[squid-users] Deny ports to users

Amos Jeffries squid3 at treenet.co.nz
Fri Nov 17 03:29:44 UTC 2017


On 17/11/17 08:42, Yuri wrote:
> You choose not appropriate tool for you task.
> 
> Squid is a proxy, not a firewall.
> 

Indeed.


> 
> 17.11.2017 1:40, Jonathan thomas Cho пишет:
>> Hello, I was curious how to restrict users from accessing ports .
>>
>> I have 4 workers and need them to have their own ports and not able to 
>> use the other 3.
>>
>> I currently use :
>>
>> http_port 3128 name=ip2
>> http_port 3129 name=ip3
>> http_port 3130 name=ip4

The above are directives for the *listening* ports receiving 
client<->Squid connections.

You have here configured this Squid *process* (all workers of it) to use 
port 3128 on all IP addresses the machine has been assigned. Same for 
port 3129 and 3130.

Squid cannot control which port a client decides to connect to. It can 
only listen (or not).

I assume you mean you want each worker to use different listening ports. 
That can be done by using the ${process_number} config macro in the port 
number itself eg. http_port 313${Process_number}.
  However, be aware that will lead to issues with the coordinator 
process not being able to manage SMP port functionality and worker 
automatic restart after crashes will have issues since the process 
number changes there too. And you thus cannot reliably use the port 
name/number for other things like you seem to be wanting.
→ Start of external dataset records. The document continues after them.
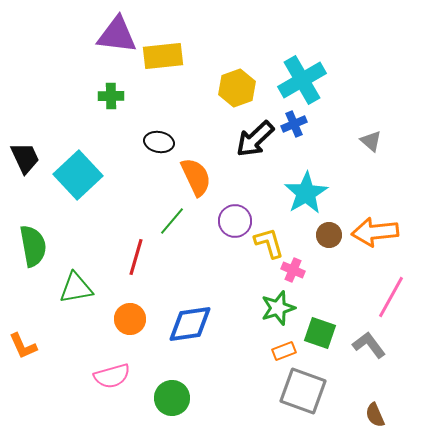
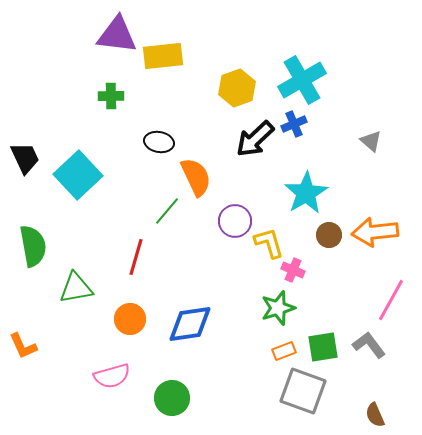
green line: moved 5 px left, 10 px up
pink line: moved 3 px down
green square: moved 3 px right, 14 px down; rotated 28 degrees counterclockwise
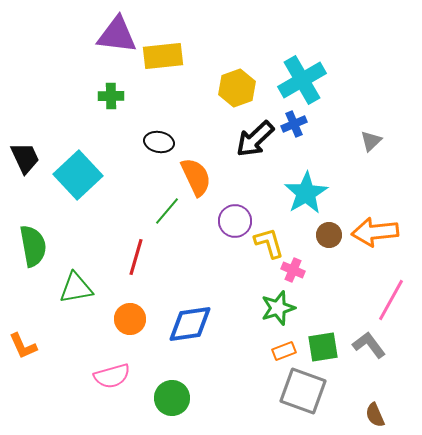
gray triangle: rotated 35 degrees clockwise
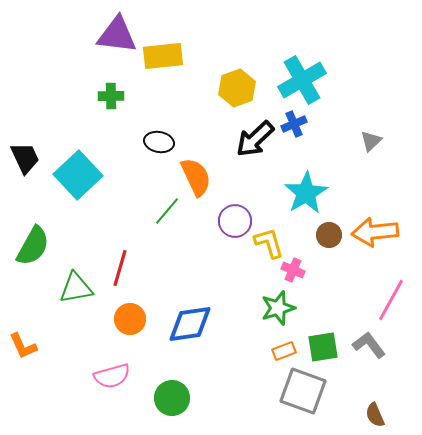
green semicircle: rotated 39 degrees clockwise
red line: moved 16 px left, 11 px down
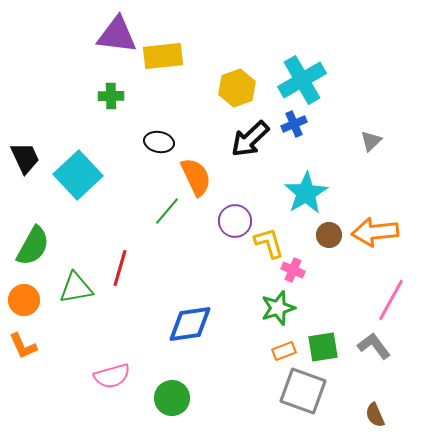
black arrow: moved 5 px left
orange circle: moved 106 px left, 19 px up
gray L-shape: moved 5 px right, 1 px down
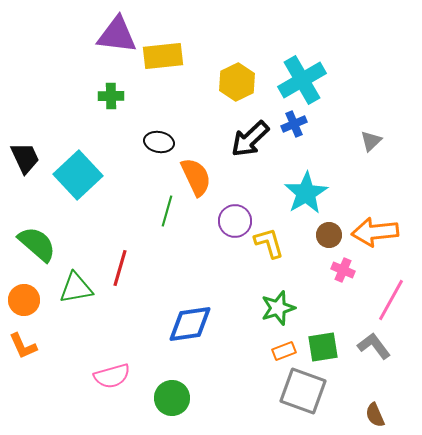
yellow hexagon: moved 6 px up; rotated 6 degrees counterclockwise
green line: rotated 24 degrees counterclockwise
green semicircle: moved 4 px right, 2 px up; rotated 78 degrees counterclockwise
pink cross: moved 50 px right
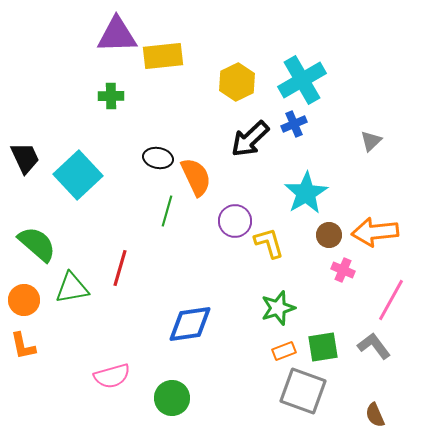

>> >> acl ip2 myip x.x.x.2
>> acl ip3 myip x.x.x.3
>> acl ip4 myip x.x.x.4

"myip" is deprecated, it does not work at all well. Use "myportname" 
instead.

Your Squid should complain about this when you run '-k parse' to check 
your config validity. If your Squid does not support that new ACL type 
you definitely need to upgrade.


>> tcp_outgoing_address x.x.x.2 ip2
>> tcp_outgoing_address x.x.x.3 ip3
>> tcp_outgoing_address x.x.x.4 ip4
>>

These are for Squid<->server connections. Has nothing to do with 
client<->Squid connections.

The OS selects which ports are use here. Not Squid.


>> However 3129 still work on all 4 ports.
>>

3129 is a port number. Singular. It does not *listen* on other values.

The traffic arriving on connections *to* there is independent of the 
outgoing connection port numbers - which are not controllable as 
mentioned above. So it is not clear what you are trying to say by that.